O delegado tratou logo de tranquilizar o homem:

– Ora, Seu Alcebíades, é claro que a gente compreende. Afinal, somos homens também. E a moça, de fato, era uma pintura. Como é que um filho da puta tem a coragem de destruir uma obra-prima dessas? Além do que, se esse é o seu segredo, segredos muito maiores e mais graves o senhor teve e tem nas suas mãos agora e na farsa da morte do Celso. Segredos da polícia de Amarante. Ainda que a gente não lhe compreendesse, o senhor tem um crédito danado com a gente.

– Ah, o senhor me deixa aliviado, delegado. É verdade. Ficamos na base da troca, segredo por segredo e eu...

Nesse exato momento o delgado deu um grito:

– Ei! Esperem! Olhem só! Olhem só o que esta foto aqui, do busto da moça, está mostrando. E esta do rosto. Cacete!
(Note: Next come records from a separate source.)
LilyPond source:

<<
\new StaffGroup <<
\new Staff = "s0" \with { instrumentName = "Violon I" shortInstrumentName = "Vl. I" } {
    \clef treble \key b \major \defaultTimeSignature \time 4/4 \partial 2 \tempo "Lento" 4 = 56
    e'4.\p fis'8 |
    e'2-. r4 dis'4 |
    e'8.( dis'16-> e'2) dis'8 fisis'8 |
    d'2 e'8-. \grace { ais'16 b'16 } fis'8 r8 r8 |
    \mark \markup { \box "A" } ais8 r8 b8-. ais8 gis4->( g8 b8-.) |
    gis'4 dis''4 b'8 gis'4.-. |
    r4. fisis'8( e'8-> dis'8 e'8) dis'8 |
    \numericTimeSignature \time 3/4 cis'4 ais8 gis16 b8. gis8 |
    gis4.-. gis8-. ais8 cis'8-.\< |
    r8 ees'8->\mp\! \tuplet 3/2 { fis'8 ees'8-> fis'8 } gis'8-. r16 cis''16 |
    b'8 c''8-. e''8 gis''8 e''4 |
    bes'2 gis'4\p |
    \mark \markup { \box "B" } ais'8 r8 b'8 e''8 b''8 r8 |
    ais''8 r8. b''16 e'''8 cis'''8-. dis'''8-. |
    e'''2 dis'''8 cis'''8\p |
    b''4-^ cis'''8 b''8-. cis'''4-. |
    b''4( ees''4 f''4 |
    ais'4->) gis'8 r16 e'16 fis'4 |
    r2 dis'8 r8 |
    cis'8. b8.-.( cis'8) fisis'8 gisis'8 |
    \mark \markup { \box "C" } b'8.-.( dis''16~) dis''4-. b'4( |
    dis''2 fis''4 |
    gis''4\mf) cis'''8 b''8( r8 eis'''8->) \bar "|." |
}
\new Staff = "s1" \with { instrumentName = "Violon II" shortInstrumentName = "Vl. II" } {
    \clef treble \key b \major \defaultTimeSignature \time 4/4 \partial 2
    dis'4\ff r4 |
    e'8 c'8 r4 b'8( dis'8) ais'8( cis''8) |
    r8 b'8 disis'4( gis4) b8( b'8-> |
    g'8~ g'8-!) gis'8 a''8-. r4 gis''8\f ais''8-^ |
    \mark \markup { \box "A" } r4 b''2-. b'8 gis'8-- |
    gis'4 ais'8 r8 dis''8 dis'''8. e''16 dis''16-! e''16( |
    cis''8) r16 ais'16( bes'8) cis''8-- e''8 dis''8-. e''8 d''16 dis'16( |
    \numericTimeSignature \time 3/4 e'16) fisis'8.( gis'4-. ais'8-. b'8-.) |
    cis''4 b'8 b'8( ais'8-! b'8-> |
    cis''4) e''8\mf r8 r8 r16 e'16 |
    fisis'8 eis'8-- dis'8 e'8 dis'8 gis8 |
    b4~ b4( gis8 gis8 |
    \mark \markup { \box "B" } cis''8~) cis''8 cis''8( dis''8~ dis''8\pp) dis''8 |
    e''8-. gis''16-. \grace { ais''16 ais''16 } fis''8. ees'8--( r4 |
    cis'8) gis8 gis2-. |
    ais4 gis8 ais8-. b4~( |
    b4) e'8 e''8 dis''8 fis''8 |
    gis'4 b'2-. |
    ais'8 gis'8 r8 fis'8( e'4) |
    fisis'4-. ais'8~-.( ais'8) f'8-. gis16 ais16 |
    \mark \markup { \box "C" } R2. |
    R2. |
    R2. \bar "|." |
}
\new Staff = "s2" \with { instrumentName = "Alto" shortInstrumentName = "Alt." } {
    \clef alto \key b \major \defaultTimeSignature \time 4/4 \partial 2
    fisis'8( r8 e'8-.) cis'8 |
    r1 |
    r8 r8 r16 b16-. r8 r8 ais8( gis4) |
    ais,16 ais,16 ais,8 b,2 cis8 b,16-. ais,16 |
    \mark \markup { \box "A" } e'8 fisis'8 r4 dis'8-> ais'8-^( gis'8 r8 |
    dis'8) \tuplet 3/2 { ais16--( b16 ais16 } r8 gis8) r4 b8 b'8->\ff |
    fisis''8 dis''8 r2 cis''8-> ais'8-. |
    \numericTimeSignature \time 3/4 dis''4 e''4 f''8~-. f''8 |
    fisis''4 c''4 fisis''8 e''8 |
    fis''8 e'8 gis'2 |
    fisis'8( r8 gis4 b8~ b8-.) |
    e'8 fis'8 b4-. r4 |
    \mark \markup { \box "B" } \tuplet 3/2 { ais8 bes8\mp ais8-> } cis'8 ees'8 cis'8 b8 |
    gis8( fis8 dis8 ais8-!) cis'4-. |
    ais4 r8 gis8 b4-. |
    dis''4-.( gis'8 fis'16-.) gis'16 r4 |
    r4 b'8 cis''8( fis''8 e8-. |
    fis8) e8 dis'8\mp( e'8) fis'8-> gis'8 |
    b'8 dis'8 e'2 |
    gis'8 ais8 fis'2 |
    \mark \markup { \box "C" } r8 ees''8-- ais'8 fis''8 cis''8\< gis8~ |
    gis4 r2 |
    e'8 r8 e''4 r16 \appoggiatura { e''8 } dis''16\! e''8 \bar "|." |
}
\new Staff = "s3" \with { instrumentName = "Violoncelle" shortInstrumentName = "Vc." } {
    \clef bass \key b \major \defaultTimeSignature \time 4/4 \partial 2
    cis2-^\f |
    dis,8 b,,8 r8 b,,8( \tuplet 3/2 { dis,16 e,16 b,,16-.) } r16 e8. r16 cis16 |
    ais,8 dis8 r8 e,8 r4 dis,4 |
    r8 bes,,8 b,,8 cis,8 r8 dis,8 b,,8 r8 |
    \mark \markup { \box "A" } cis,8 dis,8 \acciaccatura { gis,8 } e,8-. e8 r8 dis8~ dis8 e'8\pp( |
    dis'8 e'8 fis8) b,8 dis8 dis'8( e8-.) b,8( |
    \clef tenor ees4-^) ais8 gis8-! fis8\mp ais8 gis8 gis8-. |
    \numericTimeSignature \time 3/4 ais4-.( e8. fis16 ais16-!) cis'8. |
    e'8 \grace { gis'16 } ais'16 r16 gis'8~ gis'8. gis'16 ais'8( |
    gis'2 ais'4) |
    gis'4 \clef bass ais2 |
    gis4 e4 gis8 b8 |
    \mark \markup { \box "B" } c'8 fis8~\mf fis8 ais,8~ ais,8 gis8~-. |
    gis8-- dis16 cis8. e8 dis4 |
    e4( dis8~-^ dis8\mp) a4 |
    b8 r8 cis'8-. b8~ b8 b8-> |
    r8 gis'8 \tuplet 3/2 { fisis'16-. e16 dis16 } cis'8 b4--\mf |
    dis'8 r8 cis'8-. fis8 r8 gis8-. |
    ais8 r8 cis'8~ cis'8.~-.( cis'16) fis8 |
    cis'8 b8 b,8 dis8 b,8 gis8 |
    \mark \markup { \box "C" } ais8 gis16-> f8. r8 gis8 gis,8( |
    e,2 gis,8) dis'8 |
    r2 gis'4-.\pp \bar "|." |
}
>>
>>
Olhem bem embaixo do narizinho lindo dela!

– Pô, é mesmo, delegado, as mesmas manchas vermelhas das fotos do corpo do Valdemar Silva! Quem aplicou o veneno em pó no Valdemar, já tinha feito ou viu fazer a coisa na garota!

– É isso, rapaz! Seu Alcebíades, o senhor caiu do céu pra gente. Bendita hora em que o senhor bateu estas fotos todas da menina. Agora não resta nenhuma dúvida, foi fluoracetato de sódio mesmo!

– Esse é o nome do veneno, doutor?

– Esse mesmo, seu Alcebíades. Fluoracetato de sódio, o raticida 1080 dos Estados Unidos, que hoje só é fabricado na China.

O auxiliar do delgado comentou:

– E que, ao que tudo indica, foi conseguido ou trazido pessoalmente por Valdemar Silva, para matar seu concorrente, o Pimenta, de Rio dos Cedros. E, pouco depois, voltou a ser usado para eliminar essa mulher maravilhosa, que estava grávida, dá pra ver bem a barriguinha dela.

– Mas veneno que acabou – acrescentou Trancoso – logo depois, tirando a vida do próprio Valdemar.

– E agora, delegado?

– Agora, meu caro Eurico, vamos levar a coisa com método. Vamos aos médicos! o Doutor Luzardo, meu sogro, desse eu me encarrego. Ainda mais que ele está a par de tudo que aconteceu com o Silva e acompanhou a autópsia feita pelo Dr. Krause. E você fica com o Doutor Bernardo, o médico do Silva, que atendeu o coitado do Pimenta na noite daquele fatídico jantar.


Então os dois policiais desdobraram-se em mesuras e agradecimentos ao incrível profissional Alcebíades Trancoso, o papa dos papa-defuntos catarinenses, quiçá de todo o Brasil. Despediram-se dele e foi cada um no encalço de um dos outros dois médicos emissores dos atestados de óbito dos “amarelos” restantes.